● **TEXTO EXTRAÍDO**
Tulio Ramos Mancilla

Tulio Ramos Mancilla

Columna: Toma de Posiciones

e-mail: tramosmancilla@hotmail.com

Twitter: @TulioRamosM



La pregunta, seria y serena pero cargada de odio, empezó a ser pronunciada a través de la mención del apellido materno del traidor cuestionado, trémulo de un miedo tan vetusto como entonces lo era la presencia española en América. Vignoni.
De identificación completa Francisco Fernández Vignoni, canario converso en patriota venezolano, y después cobardemente vuelto a su estado original. En verdad, se trataba de un interrogante muy simple, que, sin embargo, no obtuvo respuesta inmediata, tal vez porque ambos hombres llevaban ya siete años sabiendo la única réplica posible. Momentos antes, Simón Bolívar había decidido a pasar revista a la oficialidad y a la soldadesca enemigas, hechas prisioneras después de la batalla ocurrida la víspera, en las adyacencias del pequeño Puente de Boyacá. De pronto, se detuvo al reconocer un rostro. Hizo traer a su dueño ante sí.

● **FRAGMENTOS DE DATOS**
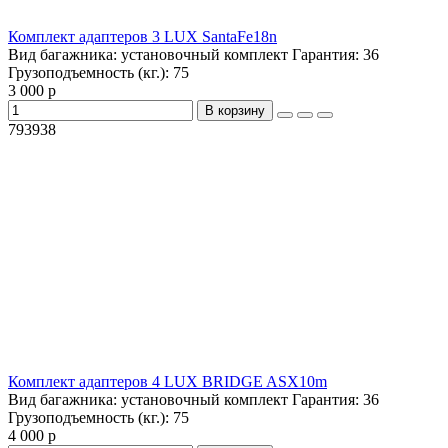
Комплект адаптеров 3 LUX SantaFe18n
Вид багажника:
установочный комплект
Гарантия:
36
Грузоподъемность (кг.):
75
3 000 р
В корзину
793938
Комплект адаптеров 4 LUX BRIDGE ASX10m
Вид багажника:
установочный комплект
Гарантия:
36
Грузоподъемность (кг.):
75
4 000 р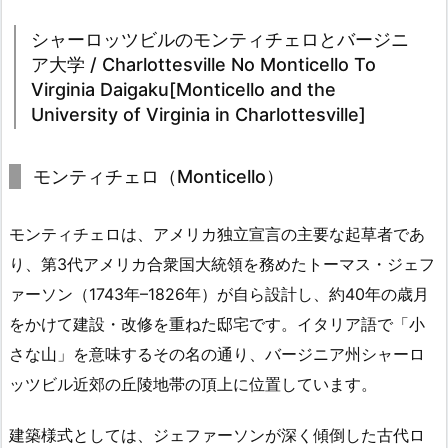
シャーロッツビルのモンティチェロとバージニ
ア大学 / Charlottesville No Monticello To
Virginia Daigaku[Monticello and the
University of Virginia in Charlottesville]
モンティチェロ（Monticello）
モンティチェロは、アメリカ独立宣言の主要な起草者であ
り、第3代アメリカ合衆国大統領を務めたトーマス・ジェフ
ァーソン（1743年–1826年）が自ら設計し、約40年の歳月
をかけて建設・改修を重ねた邸宅です。イタリア語で「小
さな山」を意味するその名の通り、バージニア州シャーロ
ッツビル近郊の丘陵地帯の頂上に位置しています。
建築様式としては、ジェファーソンが深く傾倒した古代ロ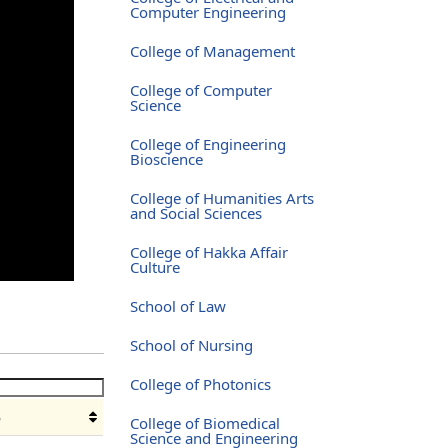
Computer Engineering
College of Management
College of Computer
Science
College of Engineering
Bioscience
College of Humanities Arts
and Social Sciences
College of Hakka Affair
Culture
School of Law
School of Nursing
College of Photonics
o
College of Biomedical
Science and Engineering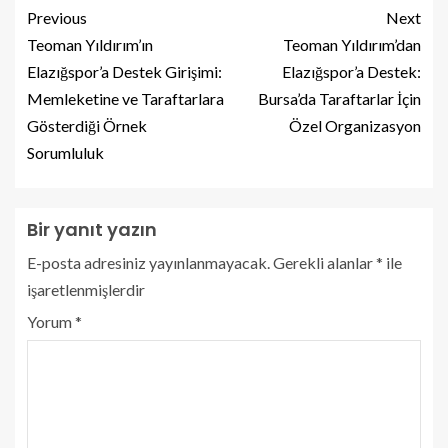
Previous
Next
Teoman Yıldırım’ın
Teoman Yıldırım’dan
Elazığspor’a Destek Girişimi:
Elazığspor’a Destek:
Memleketine ve Taraftarlara
Bursa’da Taraftarlar İçin
Gösterdiği Örnek
Özel Organizasyon
Sorumluluk
Bir yanıt yazın
E-posta adresiniz yayınlanmayacak.
Gerekli alanlar
*
ile
işaretlenmişlerdir
Yorum
*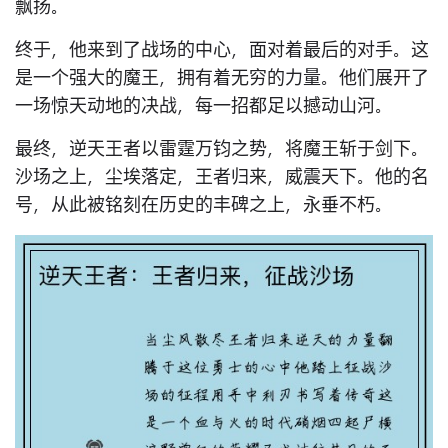
飘扬。
终于，他来到了战场的中心，面对着最后的对手。这
是一个强大的魔王，拥有着无穷的力量。他们展开了
一场惊天动地的决战，每一招都足以撼动山河。
最终，逆天王者以雷霆万钧之势，将魔王斩于剑下。
沙场之上，尘埃落定，王者归来，威震天下。他的名
号，从此被铭刻在历史的丰碑之上，永垂不朽。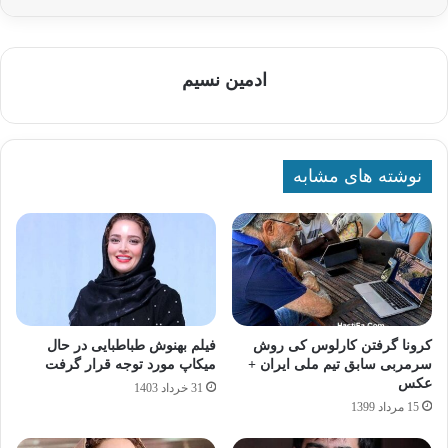
ادمین نسیم
نوشته های مشابه
کرونا گرفتن کارلوس کی روش
فیلم بهنوش طباطبایی در حال
سرمربی سابق تیم ملی ایران +
میکاپ مورد توجه قرار گرفت
عکس
31 خرداد 1403
15 مرداد 1399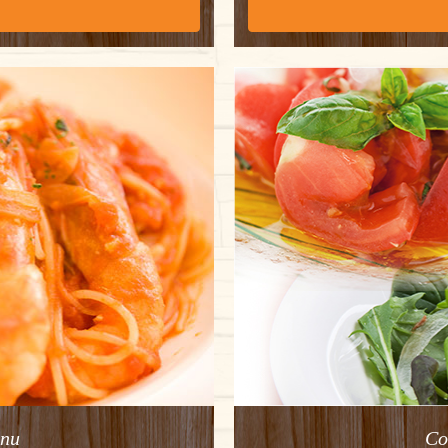
nu
Co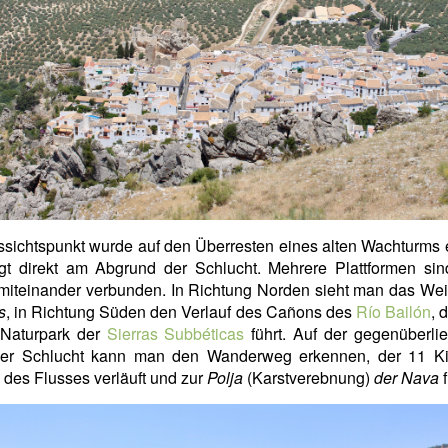
sichtspunkt wurde auf den Überresten eines alten Wachturms e
egt direkt am Abgrund der Schlucht. Mehrere Plattformen sin
miteinander verbunden. In Richtung Norden sieht man das We
s
, in Richtung Süden den Verlauf des Cañons des
Río Bailón
, 
 Naturpark der
Sierras Subbéticas
führt. Auf der gegenüberli
der Schlucht kann man den Wanderweg erkennen, der 11 Ki
 des Flusses verläuft und zur
Polja
(Karstverebnung)
der Nava
f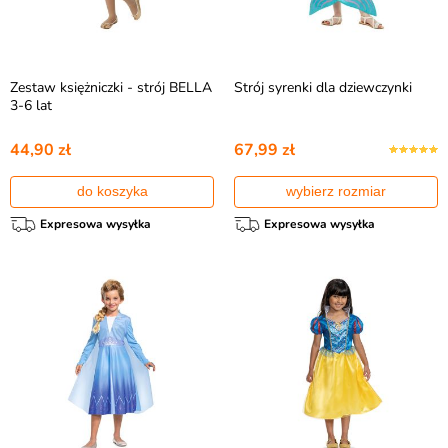
Zestaw księżniczki - strój BELLA
Strój syrenki dla dziewczynki
3-6 lat
44,90 zł
67,99 zł
do koszyka
wybierz rozmiar
Expresowa wysyłka
Expresowa wysyłka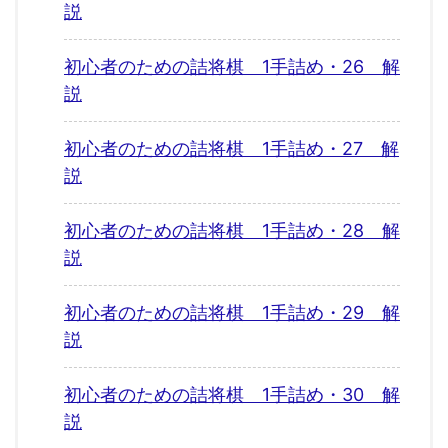
説
初心者のための詰将棋 1手詰め・26 解
説
初心者のための詰将棋 1手詰め・27 解
説
初心者のための詰将棋 1手詰め・28 解
説
初心者のための詰将棋 1手詰め・29 解
説
初心者のための詰将棋 1手詰め・30 解
説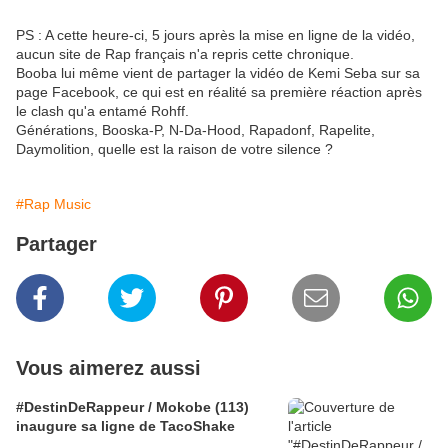
PS : A cette heure-ci, 5 jours après la mise en ligne de la vidéo,
aucun site de Rap français n'a repris cette chronique.
Booba lui même vient de partager la vidéo de Kemi Seba sur sa
page Facebook, ce qui est en réalité sa première réaction après
le clash qu'a entamé Rohff.
Générations, Booska-P, N-Da-Hood, Rapadonf, Rapelite,
Daymolition, quelle est la raison de votre silence ?
#Rap Music
Partager
Vous aimerez aussi
#DestinDeRappeur / Mokobe (113)
inaugure sa ligne de TacoShake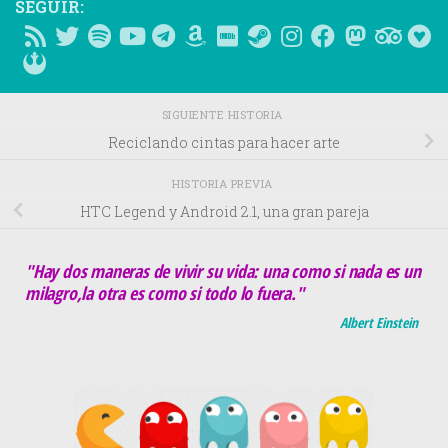
SEGUIR:
SIGUIENTE HISTORIA
Reciclando cintas para hacer arte
HISTORIA PREVIA
HTC Legend y Android 2.1, una gran pareja
"Hay dos maneras de vivir su vida: una como si nada es un
milagro,la otra es como si todo lo fuera."
Albert Einstein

● **CONJUNTO DE TAREAS**
1. Enumera todos los adjetivos de nacionalidad u origen que aparecen en el texto sobre Bolívar y Vignoni, en la forma en que figuran.
2. Traduce al inglés esta oración del texto sobre Bolívar y Vignoni: "De pronto, se detuvo al reconocer un rostro."
3. Prosigue el texto sobre Bolívar y Vignoni a partir de su última oración.
Los datos no intervienen en nada de esto.

● **RESPUESTAS POR TAREA**
1. española, canario, venezolano

2. Suddenly, he stopped upon recognizing a face.

3.
Era la fría mañana de Ventaquemada, el domingo 8 de agosto de 1819, y el Libertador debía tomar el camino real hacia Santa Fe de Bogotá a cobrar la victoria política definitiva, cuestión apremiante, pero seguro que había tiempo para esto, desde luego que sí. Después de demostrarle al tembleque capitán Vignoni que recordaba su nombre italiano, que no se había olvidado de Puerto Cabello, que no se había olvidado de nada, Bolívar procedió a levantar la voz como hablando solo, apenas lo suficiente para que los presentes lo oyeran, y a continuación formuló un acertijo de cuya contestación –pudo pensar el inquirido- acaso dependería lo que iba a suceder enseguida. Que qué viene para el que traiciona a su comandante, quiso saber, con otras palabras, el comandante traicionado. ¿Cabía inventarse algo ahora? Vignoni optó por jugar corto, a ver qué pasaba... La muerte –aceptó-.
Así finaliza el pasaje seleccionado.